== Records provided

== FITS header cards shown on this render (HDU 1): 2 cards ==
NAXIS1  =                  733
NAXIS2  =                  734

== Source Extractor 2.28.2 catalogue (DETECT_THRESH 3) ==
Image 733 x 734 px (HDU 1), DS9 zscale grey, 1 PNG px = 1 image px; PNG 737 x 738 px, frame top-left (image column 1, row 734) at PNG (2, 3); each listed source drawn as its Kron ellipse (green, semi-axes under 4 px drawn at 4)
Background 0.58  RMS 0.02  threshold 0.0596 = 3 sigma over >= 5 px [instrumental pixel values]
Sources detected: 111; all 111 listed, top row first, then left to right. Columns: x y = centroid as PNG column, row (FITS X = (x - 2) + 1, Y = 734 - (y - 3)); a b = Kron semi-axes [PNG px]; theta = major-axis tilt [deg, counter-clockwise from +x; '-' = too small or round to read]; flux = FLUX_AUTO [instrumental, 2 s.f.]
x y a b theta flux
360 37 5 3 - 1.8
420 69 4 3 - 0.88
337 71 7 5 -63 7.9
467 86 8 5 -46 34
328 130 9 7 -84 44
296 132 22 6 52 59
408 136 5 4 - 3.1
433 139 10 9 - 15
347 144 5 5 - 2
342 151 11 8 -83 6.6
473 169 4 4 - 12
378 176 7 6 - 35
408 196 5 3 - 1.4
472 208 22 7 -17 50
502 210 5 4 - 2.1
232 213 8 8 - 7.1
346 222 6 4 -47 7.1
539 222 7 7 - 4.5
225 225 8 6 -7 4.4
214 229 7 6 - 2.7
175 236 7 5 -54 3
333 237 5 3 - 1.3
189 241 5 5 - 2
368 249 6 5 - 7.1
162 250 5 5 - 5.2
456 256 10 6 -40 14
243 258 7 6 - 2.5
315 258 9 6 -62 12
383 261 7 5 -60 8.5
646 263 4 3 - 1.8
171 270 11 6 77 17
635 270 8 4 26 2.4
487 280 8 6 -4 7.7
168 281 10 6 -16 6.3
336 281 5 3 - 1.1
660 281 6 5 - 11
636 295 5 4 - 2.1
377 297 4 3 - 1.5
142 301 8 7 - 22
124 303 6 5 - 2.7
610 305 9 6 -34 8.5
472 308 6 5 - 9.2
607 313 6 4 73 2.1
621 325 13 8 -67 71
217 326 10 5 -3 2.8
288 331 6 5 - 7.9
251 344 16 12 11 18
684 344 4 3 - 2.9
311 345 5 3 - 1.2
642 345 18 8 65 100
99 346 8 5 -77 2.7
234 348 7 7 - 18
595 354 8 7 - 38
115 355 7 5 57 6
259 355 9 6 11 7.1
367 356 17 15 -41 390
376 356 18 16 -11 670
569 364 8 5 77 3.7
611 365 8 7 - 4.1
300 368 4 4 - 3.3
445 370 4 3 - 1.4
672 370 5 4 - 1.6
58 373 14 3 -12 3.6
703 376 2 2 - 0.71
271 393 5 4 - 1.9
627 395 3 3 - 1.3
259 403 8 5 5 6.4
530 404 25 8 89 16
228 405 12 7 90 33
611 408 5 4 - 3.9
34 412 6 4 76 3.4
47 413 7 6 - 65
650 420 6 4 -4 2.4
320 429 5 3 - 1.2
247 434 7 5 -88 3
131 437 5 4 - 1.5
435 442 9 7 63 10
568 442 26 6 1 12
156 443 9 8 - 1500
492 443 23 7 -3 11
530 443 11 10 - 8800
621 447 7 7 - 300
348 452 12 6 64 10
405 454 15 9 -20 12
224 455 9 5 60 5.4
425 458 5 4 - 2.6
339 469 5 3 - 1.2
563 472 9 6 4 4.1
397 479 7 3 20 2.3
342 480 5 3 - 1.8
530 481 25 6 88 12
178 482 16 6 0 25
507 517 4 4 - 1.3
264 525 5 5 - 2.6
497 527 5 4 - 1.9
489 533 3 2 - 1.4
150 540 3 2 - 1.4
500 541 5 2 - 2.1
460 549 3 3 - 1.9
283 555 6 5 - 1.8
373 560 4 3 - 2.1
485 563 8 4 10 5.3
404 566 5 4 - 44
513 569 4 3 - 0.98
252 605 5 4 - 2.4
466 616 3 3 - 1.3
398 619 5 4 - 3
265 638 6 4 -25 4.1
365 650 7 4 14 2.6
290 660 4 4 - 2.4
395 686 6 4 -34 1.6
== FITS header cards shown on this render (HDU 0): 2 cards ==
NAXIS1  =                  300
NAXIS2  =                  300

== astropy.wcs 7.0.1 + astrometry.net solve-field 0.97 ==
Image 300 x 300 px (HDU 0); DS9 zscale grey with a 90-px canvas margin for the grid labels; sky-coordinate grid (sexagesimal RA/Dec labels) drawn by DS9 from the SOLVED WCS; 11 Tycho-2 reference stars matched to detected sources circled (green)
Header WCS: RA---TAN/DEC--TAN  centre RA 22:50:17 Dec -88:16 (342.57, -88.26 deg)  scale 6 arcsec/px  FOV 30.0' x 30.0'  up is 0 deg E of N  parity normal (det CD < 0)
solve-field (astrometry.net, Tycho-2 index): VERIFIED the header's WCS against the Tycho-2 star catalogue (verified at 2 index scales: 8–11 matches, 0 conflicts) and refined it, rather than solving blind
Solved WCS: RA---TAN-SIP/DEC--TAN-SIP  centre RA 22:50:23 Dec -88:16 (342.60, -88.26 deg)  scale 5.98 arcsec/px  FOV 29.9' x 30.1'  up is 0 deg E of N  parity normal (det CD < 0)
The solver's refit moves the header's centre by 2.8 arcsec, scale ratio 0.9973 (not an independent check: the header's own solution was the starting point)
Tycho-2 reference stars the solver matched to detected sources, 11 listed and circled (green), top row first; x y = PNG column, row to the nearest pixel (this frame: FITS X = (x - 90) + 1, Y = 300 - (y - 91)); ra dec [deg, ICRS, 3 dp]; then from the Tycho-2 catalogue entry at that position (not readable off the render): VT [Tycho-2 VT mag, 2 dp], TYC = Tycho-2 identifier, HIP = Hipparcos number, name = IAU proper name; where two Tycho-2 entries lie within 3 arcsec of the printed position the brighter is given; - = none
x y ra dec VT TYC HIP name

====

### Problem requirements
Reproduce every line of the records above, character for character and without any changes.

### Output for this task
== FITS header cards shown on this render (HDU 1): 2 cards ==
NAXIS1  =                  733
NAXIS2  =                  734

== Source Extractor 2.28.2 catalogue (DETECT_THRESH 3) ==
Image 733 x 734 px (HDU 1), DS9 zscale grey, 1 PNG px = 1 image px; PNG 737 x 738 px, frame top-left (image column 1, row 734) at PNG (2, 3); each listed source drawn as its Kron ellipse (green, semi-axes under 4 px drawn at 4)
Background 0.58  RMS 0.02  threshold 0.0596 = 3 sigma over >= 5 px [instrumental pixel values]
Sources detected: 111; all 111 listed, top row first, then left to right. Columns: x y = centroid as PNG column, row (FITS X = (x - 2) + 1, Y = 734 - (y - 3)); a b = Kron semi-axes [PNG px]; theta = major-axis tilt [deg, counter-clockwise from +x; '-' = too small or round to read]; flux = FLUX_AUTO [instrumental, 2 s.f.]
x y a b theta flux
360 37 5 3 - 1.8
420 69 4 3 - 0.88
337 71 7 5 -63 7.9
467 86 8 5 -46 34
328 130 9 7 -84 44
296 132 22 6 52 59
408 136 5 4 - 3.1
433 139 10 9 - 15
347 144 5 5 - 2
342 151 11 8 -83 6.6
473 169 4 4 - 12
378 176 7 6 - 35
408 196 5 3 - 1.4
472 208 22 7 -17 50
502 210 5 4 - 2.1
232 213 8 8 - 7.1
346 222 6 4 -47 7.1
539 222 7 7 - 4.5
225 225 8 6 -7 4.4
214 229 7 6 - 2.7
175 236 7 5 -54 3
333 237 5 3 - 1.3
189 241 5 5 - 2
368 249 6 5 - 7.1
162 250 5 5 - 5.2
456 256 10 6 -40 14
243 258 7 6 - 2.5
315 258 9 6 -62 12
383 261 7 5 -60 8.5
646 263 4 3 - 1.8
171 270 11 6 77 17
635 270 8 4 26 2.4
487 280 8 6 -4 7.7
168 281 10 6 -16 6.3
336 281 5 3 - 1.1
660 281 6 5 - 11
636 295 5 4 - 2.1
377 297 4 3 - 1.5
142 301 8 7 - 22
124 303 6 5 - 2.7
610 305 9 6 -34 8.5
472 308 6 5 - 9.2
607 313 6 4 73 2.1
621 325 13 8 -67 71
217 326 10 5 -3 2.8
288 331 6 5 - 7.9
251 344 16 12 11 18
684 344 4 3 - 2.9
311 345 5 3 - 1.2
642 345 18 8 65 100
99 346 8 5 -77 2.7
234 348 7 7 - 18
595 354 8 7 - 38
115 355 7 5 57 6
259 355 9 6 11 7.1
367 356 17 15 -41 390
376 356 18 16 -11 670
569 364 8 5 77 3.7
611 365 8 7 - 4.1
300 368 4 4 - 3.3
445 370 4 3 - 1.4
672 370 5 4 - 1.6
58 373 14 3 -12 3.6
703 376 2 2 - 0.71
271 393 5 4 - 1.9
627 395 3 3 - 1.3
259 403 8 5 5 6.4
530 404 25 8 89 16
228 405 12 7 90 33
611 408 5 4 - 3.9
34 412 6 4 76 3.4
47 413 7 6 - 65
650 420 6 4 -4 2.4
320 429 5 3 - 1.2
247 434 7 5 -88 3
131 437 5 4 - 1.5
435 442 9 7 63 10
568 442 26 6 1 12
156 443 9 8 - 1500
492 443 23 7 -3 11
530 443 11 10 - 8800
621 447 7 7 - 300
348 452 12 6 64 10
405 454 15 9 -20 12
224 455 9 5 60 5.4
425 458 5 4 - 2.6
339 469 5 3 - 1.2
563 472 9 6 4 4.1
397 479 7 3 20 2.3
342 480 5 3 - 1.8
530 481 25 6 88 12
178 482 16 6 0 25
507 517 4 4 - 1.3
264 525 5 5 - 2.6
497 527 5 4 - 1.9
489 533 3 2 - 1.4
150 540 3 2 - 1.4
500 541 5 2 - 2.1
460 549 3 3 - 1.9
283 555 6 5 - 1.8
373 560 4 3 - 2.1
485 563 8 4 10 5.3
404 566 5 4 - 44
513 569 4 3 - 0.98
252 605 5 4 - 2.4
466 616 3 3 - 1.3
398 619 5 4 - 3
265 638 6 4 -25 4.1
365 650 7 4 14 2.6
290 660 4 4 - 2.4
395 686 6 4 -34 1.6
== FITS header cards shown on this render (HDU 0): 2 cards ==
NAXIS1  =                  300
NAXIS2  =                  300

== astropy.wcs 7.0.1 + astrometry.net solve-field 0.97 ==
Image 300 x 300 px (HDU 0); DS9 zscale grey with a 90-px canvas margin for the grid labels; sky-coordinate grid (sexagesimal RA/Dec labels) drawn by DS9 from the SOLVED WCS; 11 Tycho-2 reference stars matched to detected sources circled (green)
Header WCS: RA---TAN/DEC--TAN  centre RA 22:50:17 Dec -88:16 (342.57, -88.26 deg)  scale 6 arcsec/px  FOV 30.0' x 30.0'  up is 0 deg E of N  parity normal (det CD < 0)
solve-field (astrometry.net, Tycho-2 index): VERIFIED the header's WCS against the Tycho-2 star catalogue (verified at 2 index scales: 8–11 matches, 0 conflicts) and refined it, rather than solving blind
Solved WCS: RA---TAN-SIP/DEC--TAN-SIP  centre RA 22:50:23 Dec -88:16 (342.60, -88.26 deg)  scale 5.98 arcsec/px  FOV 29.9' x 30.1'  up is 0 deg E of N  parity normal (det CD < 0)
The solver's refit moves the header's centre by 2.8 arcsec, scale ratio 0.9973 (not an independent check: the header's own solution was the starting point)
Tycho-2 reference stars the solver matched to detected sources, 11 listed and circled (green), top row first; x y = PNG column, row to the nearest pixel (this frame: FITS X = (x - 90) + 1, Y = 300 - (y - 91)); ra dec [deg, ICRS, 3 dp]; then from the Tycho-2 catalogue entry at that position (not readable off the render): VT [Tycho-2 VT mag, 2 dp], TYC = Tycho-2 identifier, HIP = Hipparcos number, name = IAU proper name; where two Tycho-2 entries lie within 3 arcsec of the printed position the brighter is given; - = none
x y ra dec VT TYC HIP name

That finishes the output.